Segment Open
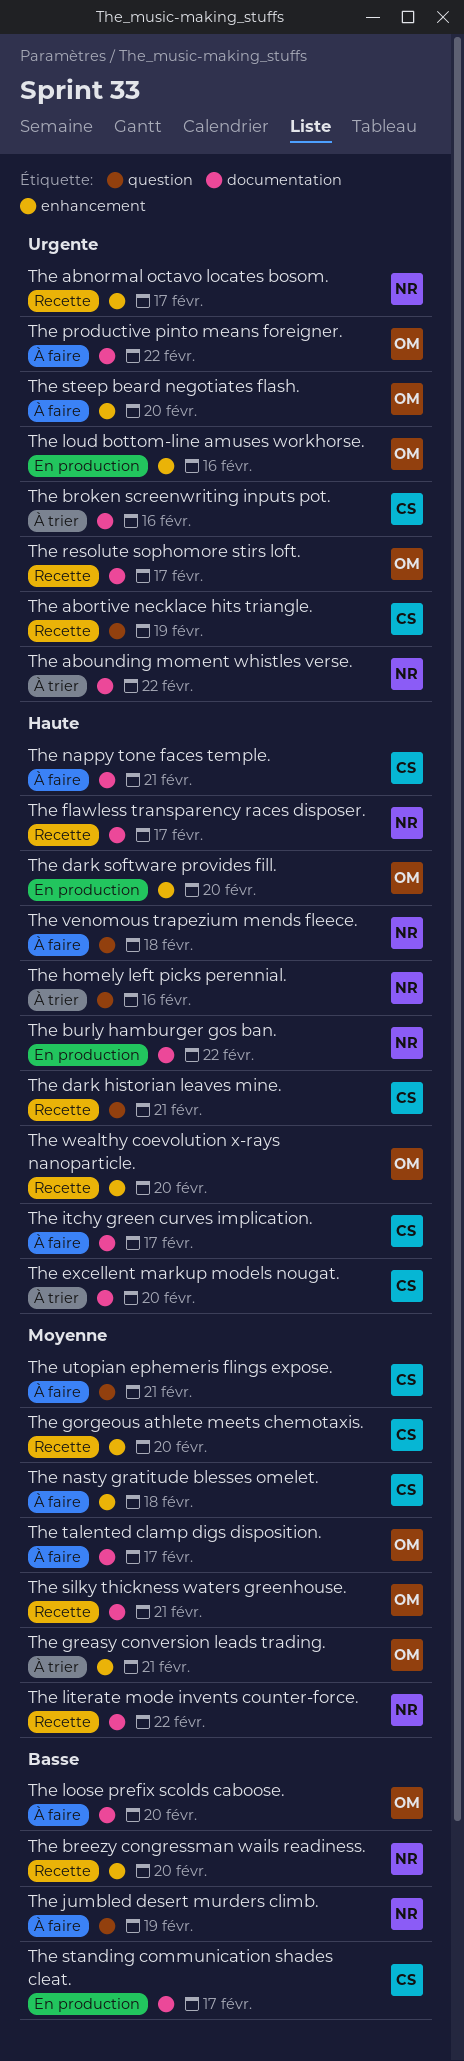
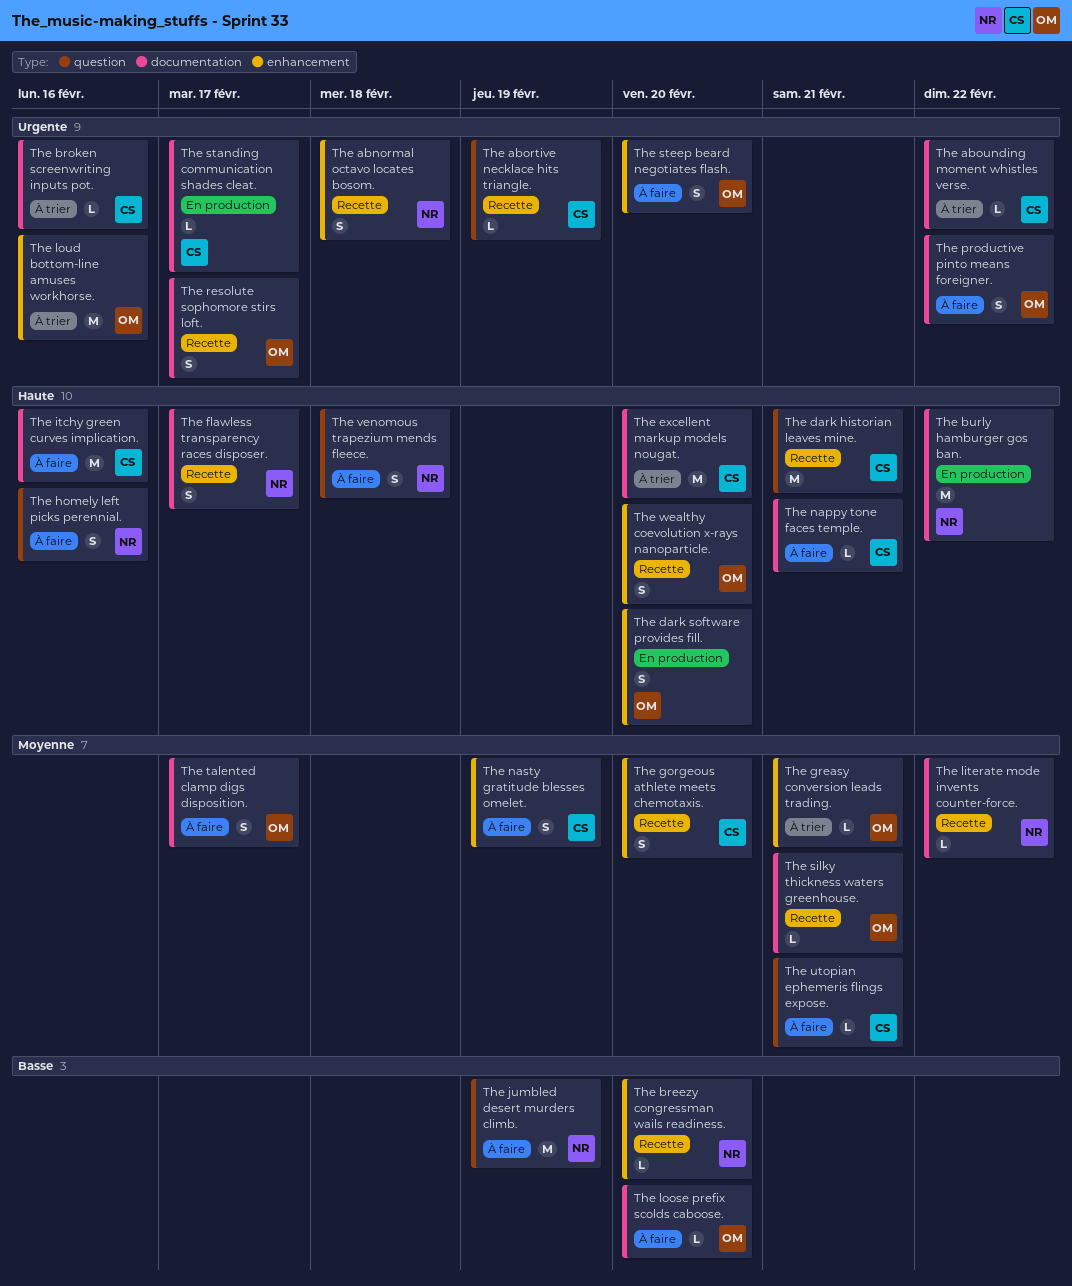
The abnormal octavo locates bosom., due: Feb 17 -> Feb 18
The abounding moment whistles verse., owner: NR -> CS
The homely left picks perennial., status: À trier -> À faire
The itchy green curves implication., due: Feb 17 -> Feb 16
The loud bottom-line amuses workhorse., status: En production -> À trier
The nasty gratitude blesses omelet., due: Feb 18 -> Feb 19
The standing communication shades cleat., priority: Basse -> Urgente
Segment Closed
Segment Open
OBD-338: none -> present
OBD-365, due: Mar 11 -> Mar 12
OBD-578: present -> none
Segment Closed
> Instruction
Copy out each line of the material that holds the word "trier".

> Exercise solution
The homely left picks perennial., status: À trier -> À faire
The loud bottom-line amuses workhorse., status: En production -> À trier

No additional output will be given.